In [None]:
import json
import pandas as pd
import networkx as nx
import seaborn as sns

In [None]:
%matplotlib inline

# LN data

data_file = "../LNdata/0314.json"

In [None]:
node_keys = ["pub_key","last_update"]#,"is_reachable"]

In [None]:
edge_keys = ["node1_pub","node2_pub","last_update","capacity","channel_id"]

In [None]:
data_file = "../LNdata/lncaptures/lngraph/2019/1549032366.json"

In [None]:
with open(data_file) as f:
    ln_json = json.load(f)

In [None]:
ln_json.keys()

In [None]:
ln_json["nodes"][0]

In [None]:
ln_json["edges"][0]

## ???

ln_json["chains"]

ln_json["testnet"]

# LN Network

## nodes

In [None]:
nodes = pd.DataFrame(ln_json["nodes"])[node_keys]
len(nodes)

In [None]:
nodes = nodes[nodes["last_update"] > 0]
len(nodes)

In [None]:
nodes.head()

nodes["is_reachable"].value_counts()

In [None]:
nodes["last_update"].hist(bins=50)

## edges

In [None]:
edges = pd.DataFrame(ln_json["edges"])[edge_keys]
len(edges)

In [None]:
edges.head()

## NOT TOO MANY capacity changes :(

In [None]:
edges.groupby(["node1_pub","node2_pub"])["capacity"].nunique().value_counts()

In [None]:
edges["capacity"].value_counts()[:10]

## There are node pairs that have several channels between them!

In [None]:
edges.groupby(["node1_pub","node2_pub"])["channel_id"].nunique().value_counts()

In [None]:
edges.groupby(["node1_pub","node2_pub","channel_id","capacity"])["last_update"].nunique().value_counts()

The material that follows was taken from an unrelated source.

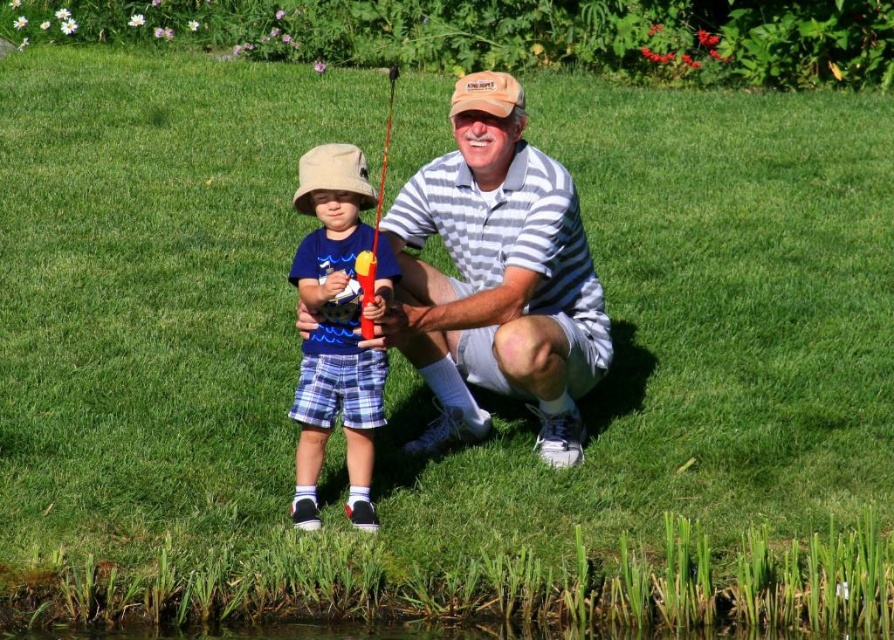
Does white striped polo shirt at center appear on the left side of blue plaid shorts at center?

Incorrect, white striped polo shirt at center is not on the left side of blue plaid shorts at center.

## Direction - NO BIDIRECTIONALITY IN THE NETWORK!!!

In [None]:
node_pairs = edges[["node1_pub","node2_pub"]].drop_duplicates()
node_pairs.shape

In [None]:
node_pairs_reverse = node_pairs[["node2_pub","node1_pub"]]
node_pairs_reverse.columns = ["node1_pub","node2_pub"]

In [None]:
node_pairs.merge(node_pairs_reverse, on=["node1_pub","node2_pub"]).shape

## Build graph

In [None]:
G = nx.from_pandas_edgelist(edges, "node1_pub", "node2_pub", ["last_update","capacity"])

In [None]:
print(
"Nodes:", G.number_of_nodes(),
"\nEdges:", G.number_of_edges(),
"\nLoops:", G.number_of_selfloops(),
"\nConnected components:", nx.number_connected_components(G),
)

In [None]:
gcc = max(nx.connected_component_subgraphs(G), key=len)

In [None]:
print(
"Nodes:", gcc.number_of_nodes(),
"\nEdges:", gcc.number_of_edges(),
#"\nDiameter:", nx.diameter(gcc)
)

In [None]:
degrees = dict(nx.degree(G))

In [None]:
nodes["degree"] = nodes["pub_key"].apply(lambda x: degrees.get(x,0))

### Latest nodes

In [None]:
(nodes["last_update"].max() - nodes["last_update"].min()) // 86400

In [None]:
max_time = nodes["last_update"].max()

In [None]:
recent_nodes = nodes[nodes["last_update"] > max_time - 7*86400]

In [None]:
len(recent_nodes)

In [None]:
sns.jointplot(data=recent_nodes, x="last_update", y="degree")